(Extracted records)

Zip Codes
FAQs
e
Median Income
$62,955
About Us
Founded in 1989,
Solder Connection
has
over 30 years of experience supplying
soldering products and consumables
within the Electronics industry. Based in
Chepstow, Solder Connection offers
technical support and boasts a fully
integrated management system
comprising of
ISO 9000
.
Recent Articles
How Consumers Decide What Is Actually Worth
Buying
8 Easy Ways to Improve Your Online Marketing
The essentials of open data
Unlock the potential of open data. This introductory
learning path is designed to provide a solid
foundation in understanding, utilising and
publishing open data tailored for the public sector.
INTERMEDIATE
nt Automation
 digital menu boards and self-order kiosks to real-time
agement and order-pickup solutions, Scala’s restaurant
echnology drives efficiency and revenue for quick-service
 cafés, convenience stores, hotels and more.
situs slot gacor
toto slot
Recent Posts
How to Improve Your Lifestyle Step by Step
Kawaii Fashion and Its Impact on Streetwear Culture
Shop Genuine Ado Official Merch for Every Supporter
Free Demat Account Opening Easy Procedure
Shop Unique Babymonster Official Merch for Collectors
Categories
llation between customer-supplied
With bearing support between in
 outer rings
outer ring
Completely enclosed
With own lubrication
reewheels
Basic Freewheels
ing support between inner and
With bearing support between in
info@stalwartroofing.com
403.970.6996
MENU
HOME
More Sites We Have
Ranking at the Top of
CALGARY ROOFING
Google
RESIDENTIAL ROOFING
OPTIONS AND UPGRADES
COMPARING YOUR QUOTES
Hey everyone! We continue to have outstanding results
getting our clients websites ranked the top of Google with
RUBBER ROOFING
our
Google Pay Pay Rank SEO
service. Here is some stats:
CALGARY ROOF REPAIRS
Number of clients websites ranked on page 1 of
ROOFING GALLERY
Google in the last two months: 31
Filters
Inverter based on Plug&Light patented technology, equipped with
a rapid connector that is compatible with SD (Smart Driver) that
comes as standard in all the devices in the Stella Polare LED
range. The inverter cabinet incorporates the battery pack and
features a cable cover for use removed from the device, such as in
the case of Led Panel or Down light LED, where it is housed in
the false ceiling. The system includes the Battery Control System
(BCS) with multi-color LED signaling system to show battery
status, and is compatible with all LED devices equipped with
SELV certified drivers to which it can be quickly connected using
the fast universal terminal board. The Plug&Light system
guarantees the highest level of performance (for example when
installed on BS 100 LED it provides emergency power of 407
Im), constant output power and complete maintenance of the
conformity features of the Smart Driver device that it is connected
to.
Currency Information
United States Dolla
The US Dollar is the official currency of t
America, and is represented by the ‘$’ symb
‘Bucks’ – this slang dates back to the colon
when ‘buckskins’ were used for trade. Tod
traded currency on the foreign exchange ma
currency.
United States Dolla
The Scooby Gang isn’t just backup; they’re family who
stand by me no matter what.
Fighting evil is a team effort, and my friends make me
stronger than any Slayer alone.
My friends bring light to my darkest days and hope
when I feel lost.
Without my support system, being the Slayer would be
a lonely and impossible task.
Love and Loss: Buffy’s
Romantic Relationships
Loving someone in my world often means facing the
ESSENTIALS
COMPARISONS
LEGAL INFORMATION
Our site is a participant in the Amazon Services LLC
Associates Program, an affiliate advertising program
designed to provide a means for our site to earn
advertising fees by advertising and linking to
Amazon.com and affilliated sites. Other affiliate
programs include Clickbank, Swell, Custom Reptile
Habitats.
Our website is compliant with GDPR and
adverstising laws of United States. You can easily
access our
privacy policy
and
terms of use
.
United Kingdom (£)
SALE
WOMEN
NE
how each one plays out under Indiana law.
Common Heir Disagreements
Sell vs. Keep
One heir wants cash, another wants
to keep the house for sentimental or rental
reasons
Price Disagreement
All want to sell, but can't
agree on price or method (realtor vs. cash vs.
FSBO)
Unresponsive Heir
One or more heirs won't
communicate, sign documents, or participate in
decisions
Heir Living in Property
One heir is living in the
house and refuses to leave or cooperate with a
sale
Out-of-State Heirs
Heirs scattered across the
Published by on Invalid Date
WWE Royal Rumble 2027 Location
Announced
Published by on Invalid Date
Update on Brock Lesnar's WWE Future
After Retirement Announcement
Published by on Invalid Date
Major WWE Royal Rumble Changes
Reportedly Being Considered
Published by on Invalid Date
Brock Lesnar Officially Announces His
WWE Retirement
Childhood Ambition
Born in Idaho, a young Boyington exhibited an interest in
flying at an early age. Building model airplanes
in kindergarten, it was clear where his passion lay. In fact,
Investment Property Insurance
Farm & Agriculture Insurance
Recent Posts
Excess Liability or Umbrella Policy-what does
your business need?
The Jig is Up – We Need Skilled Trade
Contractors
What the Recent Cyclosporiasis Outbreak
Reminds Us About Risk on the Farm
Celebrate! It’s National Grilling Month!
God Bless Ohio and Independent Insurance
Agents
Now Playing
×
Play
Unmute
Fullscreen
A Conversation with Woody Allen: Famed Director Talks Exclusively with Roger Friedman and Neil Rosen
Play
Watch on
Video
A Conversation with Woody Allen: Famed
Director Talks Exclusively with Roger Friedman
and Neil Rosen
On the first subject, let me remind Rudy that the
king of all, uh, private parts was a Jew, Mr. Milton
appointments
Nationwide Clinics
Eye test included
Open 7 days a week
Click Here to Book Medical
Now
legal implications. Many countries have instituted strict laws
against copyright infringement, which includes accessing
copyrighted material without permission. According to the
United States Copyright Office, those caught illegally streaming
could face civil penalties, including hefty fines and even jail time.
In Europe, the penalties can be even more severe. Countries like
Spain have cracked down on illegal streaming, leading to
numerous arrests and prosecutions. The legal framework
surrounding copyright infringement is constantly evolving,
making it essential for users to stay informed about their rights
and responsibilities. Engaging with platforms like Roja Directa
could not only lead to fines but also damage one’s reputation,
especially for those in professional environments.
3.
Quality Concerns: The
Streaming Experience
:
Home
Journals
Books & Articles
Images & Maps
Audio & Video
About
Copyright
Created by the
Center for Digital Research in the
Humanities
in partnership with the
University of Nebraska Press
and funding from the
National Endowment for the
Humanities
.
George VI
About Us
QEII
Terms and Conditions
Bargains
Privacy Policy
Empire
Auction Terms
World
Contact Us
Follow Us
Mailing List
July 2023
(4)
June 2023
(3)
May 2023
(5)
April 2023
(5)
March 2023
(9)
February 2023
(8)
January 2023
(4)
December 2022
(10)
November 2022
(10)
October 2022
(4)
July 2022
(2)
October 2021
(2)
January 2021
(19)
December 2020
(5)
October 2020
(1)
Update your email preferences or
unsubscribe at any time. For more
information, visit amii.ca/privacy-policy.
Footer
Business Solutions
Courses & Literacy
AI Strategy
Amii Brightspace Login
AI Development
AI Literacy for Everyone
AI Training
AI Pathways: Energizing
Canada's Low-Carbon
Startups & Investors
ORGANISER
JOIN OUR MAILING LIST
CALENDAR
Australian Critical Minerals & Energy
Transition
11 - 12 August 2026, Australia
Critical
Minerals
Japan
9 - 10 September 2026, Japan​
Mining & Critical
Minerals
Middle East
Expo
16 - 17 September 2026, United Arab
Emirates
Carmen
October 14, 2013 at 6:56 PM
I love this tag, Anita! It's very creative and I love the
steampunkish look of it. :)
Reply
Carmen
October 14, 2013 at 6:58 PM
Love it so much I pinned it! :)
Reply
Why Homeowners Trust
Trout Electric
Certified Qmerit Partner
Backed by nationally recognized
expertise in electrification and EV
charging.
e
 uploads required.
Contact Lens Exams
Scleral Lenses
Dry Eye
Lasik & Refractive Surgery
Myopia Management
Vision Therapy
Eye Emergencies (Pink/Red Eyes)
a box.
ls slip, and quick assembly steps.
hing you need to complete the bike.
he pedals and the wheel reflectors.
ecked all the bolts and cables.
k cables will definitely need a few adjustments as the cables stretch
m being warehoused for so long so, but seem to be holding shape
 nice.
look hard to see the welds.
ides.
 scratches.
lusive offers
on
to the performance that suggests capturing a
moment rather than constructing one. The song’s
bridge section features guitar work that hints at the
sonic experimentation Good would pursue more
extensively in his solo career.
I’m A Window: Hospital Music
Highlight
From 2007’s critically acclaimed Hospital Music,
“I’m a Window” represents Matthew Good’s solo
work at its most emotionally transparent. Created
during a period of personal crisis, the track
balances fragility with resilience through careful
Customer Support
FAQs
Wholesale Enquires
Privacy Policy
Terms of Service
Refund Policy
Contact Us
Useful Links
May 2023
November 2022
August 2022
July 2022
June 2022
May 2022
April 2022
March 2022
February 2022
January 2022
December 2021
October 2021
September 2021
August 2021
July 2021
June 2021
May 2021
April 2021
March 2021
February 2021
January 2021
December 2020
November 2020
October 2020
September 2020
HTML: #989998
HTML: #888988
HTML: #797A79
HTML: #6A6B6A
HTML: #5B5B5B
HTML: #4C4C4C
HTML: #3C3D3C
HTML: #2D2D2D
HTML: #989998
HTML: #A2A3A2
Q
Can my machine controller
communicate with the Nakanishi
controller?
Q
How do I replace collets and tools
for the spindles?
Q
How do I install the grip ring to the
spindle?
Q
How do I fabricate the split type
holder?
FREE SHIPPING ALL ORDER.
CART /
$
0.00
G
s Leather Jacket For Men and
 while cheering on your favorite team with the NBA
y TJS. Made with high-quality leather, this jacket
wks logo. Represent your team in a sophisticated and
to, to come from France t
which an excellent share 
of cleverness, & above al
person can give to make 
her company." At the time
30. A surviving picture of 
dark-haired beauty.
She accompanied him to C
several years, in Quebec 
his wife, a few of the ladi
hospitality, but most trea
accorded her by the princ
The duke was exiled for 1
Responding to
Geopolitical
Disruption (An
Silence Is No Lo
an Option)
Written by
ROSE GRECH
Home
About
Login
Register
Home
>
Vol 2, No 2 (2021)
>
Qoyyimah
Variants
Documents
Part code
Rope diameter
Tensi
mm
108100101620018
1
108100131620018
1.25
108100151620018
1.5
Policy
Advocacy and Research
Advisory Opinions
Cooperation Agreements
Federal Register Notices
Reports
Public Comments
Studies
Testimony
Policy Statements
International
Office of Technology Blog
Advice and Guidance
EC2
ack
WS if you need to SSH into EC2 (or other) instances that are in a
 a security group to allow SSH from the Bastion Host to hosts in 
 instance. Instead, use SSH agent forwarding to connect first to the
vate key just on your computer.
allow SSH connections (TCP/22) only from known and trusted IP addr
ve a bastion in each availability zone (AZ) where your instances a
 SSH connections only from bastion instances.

• **Exercise**
Render the stretch from the start of the material through the line containing "publishing open data" as a numbered list, leaving out any blank lines.

• **Completed task**
1. Zip Codes
2. FAQs
3. e
4. Median Income
5. $62,955
6. About Us
7. Founded in 1989,
8. Solder Connection
9. has
10. over 30 years of experience supplying
11. soldering products and consumables
12. within the Electronics industry. Based in
13. Chepstow, Solder Connection offers
14. technical support and boasts a fully
15. integrated management system
16. comprising of
17. ISO 9000
18. .
19. Recent Articles
20. How Consumers Decide What Is Actually Worth
21. Buying
22. 8 Easy Ways to Improve Your Online Marketing
23. The essentials of open data
24. Unlock the potential of open data. This introductory
25. learning path is designed to provide a solid
26. foundation in understanding, utilising and
27. publishing open data tailored for the public sector.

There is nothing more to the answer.